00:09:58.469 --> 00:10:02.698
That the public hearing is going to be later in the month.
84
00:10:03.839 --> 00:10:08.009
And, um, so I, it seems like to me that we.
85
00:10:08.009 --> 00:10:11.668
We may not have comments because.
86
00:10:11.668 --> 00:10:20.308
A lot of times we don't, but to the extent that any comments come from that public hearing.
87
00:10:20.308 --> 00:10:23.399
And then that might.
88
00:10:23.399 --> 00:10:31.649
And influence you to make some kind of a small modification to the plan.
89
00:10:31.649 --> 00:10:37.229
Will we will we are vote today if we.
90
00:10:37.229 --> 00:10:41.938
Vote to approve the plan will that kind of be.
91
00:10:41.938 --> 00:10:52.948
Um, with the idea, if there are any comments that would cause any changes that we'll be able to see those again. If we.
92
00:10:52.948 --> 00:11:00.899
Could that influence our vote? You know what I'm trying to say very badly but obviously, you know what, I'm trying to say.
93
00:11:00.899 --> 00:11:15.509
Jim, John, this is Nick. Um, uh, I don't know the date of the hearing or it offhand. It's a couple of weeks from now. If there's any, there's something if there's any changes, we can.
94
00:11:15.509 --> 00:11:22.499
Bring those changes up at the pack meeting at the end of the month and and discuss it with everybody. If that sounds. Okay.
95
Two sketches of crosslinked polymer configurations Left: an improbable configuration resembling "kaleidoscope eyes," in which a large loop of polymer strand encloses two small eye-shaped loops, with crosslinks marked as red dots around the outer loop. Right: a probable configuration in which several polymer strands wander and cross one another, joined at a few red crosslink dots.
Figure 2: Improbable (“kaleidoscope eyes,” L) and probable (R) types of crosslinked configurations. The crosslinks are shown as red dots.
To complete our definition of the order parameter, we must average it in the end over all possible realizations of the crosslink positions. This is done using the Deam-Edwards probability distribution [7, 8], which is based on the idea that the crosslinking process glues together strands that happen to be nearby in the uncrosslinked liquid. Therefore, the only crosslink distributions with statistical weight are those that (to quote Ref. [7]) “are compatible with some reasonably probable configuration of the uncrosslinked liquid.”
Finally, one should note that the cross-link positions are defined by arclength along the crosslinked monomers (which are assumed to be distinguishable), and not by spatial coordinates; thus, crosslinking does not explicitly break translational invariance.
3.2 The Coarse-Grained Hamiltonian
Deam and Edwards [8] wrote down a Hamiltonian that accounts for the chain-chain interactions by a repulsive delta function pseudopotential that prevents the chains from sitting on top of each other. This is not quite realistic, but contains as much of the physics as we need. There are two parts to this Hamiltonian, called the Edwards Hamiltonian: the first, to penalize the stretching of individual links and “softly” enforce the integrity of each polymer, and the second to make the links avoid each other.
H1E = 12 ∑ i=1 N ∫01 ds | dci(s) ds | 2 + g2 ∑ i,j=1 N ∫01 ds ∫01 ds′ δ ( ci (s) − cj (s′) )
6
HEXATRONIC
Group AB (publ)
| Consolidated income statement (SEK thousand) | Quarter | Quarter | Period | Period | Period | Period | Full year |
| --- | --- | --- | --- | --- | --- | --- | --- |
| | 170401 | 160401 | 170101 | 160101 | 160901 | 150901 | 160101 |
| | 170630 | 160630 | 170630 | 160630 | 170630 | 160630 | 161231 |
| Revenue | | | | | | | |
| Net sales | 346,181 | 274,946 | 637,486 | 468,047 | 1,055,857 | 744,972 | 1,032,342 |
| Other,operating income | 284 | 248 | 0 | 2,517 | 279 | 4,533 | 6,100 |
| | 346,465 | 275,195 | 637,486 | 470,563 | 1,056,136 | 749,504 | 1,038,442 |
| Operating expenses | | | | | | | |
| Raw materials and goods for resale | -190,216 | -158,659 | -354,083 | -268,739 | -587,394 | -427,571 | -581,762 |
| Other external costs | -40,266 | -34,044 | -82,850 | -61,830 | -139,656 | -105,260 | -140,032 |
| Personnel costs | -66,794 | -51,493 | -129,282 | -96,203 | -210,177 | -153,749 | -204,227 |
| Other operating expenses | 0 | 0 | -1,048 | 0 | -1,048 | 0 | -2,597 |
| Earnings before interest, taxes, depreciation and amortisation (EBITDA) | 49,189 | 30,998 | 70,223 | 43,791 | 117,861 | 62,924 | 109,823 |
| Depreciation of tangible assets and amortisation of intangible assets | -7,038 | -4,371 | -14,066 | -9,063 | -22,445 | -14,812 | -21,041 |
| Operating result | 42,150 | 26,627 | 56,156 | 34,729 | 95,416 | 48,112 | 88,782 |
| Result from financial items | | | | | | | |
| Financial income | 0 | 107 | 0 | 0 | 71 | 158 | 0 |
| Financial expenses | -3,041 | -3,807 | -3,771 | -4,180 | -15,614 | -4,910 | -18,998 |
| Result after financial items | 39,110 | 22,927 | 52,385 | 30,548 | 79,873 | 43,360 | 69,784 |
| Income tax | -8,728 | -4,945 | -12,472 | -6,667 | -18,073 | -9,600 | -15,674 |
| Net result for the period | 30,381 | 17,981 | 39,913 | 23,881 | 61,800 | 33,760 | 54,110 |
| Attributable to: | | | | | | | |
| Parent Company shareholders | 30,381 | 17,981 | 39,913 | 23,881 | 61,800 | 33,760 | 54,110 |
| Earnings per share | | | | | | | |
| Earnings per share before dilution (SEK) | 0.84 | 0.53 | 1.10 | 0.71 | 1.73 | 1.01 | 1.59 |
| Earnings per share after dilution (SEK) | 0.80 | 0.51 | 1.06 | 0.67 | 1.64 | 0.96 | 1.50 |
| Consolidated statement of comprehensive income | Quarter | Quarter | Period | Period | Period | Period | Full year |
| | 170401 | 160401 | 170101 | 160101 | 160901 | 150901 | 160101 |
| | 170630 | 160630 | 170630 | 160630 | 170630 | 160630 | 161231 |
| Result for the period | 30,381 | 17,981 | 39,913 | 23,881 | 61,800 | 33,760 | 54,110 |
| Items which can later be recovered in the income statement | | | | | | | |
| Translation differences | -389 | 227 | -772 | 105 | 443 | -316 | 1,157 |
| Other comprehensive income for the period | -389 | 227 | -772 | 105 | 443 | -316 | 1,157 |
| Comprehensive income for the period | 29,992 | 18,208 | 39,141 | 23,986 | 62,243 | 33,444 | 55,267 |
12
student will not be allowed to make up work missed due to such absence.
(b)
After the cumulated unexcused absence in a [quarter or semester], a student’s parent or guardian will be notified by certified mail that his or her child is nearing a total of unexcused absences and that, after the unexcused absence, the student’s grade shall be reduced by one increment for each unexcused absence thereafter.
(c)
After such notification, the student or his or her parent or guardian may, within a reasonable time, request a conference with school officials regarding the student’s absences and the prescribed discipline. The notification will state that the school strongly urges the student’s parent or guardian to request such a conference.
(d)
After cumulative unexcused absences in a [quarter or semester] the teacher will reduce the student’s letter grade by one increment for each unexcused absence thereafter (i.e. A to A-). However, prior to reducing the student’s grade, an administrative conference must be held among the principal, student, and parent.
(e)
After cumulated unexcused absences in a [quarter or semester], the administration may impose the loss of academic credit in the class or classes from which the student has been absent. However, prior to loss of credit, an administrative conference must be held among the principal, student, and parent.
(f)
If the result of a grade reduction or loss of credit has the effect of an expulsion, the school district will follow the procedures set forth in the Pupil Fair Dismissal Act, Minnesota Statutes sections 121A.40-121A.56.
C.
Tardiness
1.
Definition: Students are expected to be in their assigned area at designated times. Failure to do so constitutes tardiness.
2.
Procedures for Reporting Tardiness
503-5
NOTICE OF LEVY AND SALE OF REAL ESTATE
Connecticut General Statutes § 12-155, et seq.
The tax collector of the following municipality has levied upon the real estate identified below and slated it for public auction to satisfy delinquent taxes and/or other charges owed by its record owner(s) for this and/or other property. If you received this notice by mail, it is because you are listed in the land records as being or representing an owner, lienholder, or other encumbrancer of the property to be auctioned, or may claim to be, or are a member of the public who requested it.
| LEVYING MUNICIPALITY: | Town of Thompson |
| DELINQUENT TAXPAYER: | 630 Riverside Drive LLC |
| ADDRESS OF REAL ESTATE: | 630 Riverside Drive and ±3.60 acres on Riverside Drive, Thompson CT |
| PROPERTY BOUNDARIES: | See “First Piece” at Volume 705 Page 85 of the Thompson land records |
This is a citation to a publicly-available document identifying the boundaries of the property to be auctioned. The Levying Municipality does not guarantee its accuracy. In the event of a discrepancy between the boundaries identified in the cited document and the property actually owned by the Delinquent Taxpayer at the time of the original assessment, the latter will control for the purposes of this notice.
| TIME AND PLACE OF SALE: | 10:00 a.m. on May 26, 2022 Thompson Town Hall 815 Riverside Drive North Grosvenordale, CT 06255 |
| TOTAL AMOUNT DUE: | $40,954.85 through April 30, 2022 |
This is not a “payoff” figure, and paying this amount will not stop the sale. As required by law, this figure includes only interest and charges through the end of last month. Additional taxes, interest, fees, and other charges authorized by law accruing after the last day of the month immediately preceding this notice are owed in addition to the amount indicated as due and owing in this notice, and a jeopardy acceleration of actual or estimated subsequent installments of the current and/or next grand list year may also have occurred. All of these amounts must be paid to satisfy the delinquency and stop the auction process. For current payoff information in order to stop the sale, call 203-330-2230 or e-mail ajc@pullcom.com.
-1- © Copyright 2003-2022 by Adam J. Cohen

######

What you have to do:
Of the lines above, retype only those from the line containing "Vote to approve" through the line containing "Figure 2: Improbable", including both, exactly.

Result of this exercise:
Vote to approve the plan will that kind of be.
91
00:10:41.938 --> 00:10:52.948
Um, with the idea, if there are any comments that would cause any changes that we'll be able to see those again. If we.
92
00:10:52.948 --> 00:11:00.899
Could that influence our vote? You know what I'm trying to say very badly but obviously, you know what, I'm trying to say.
93
00:11:00.899 --> 00:11:15.509
Jim, John, this is Nick. Um, uh, I don't know the date of the hearing or it offhand. It's a couple of weeks from now. If there's any, there's something if there's any changes, we can.
94
00:11:15.509 --> 00:11:22.499
Bring those changes up at the pack meeting at the end of the month and and discuss it with everybody. If that sounds. Okay.
95
Two sketches of crosslinked polymer configurations Left: an improbable configuration resembling "kaleidoscope eyes," in which a large loop of polymer strand encloses two small eye-shaped loops, with crosslinks marked as red dots around the outer loop. Right: a probable configuration in which several polymer strands wander and cross one another, joined at a few red crosslink dots.
Figure 2: Improbable (“kaleidoscope eyes,” L) and probable (R) types of crosslinked configurations. The crosslinks are shown as red dots.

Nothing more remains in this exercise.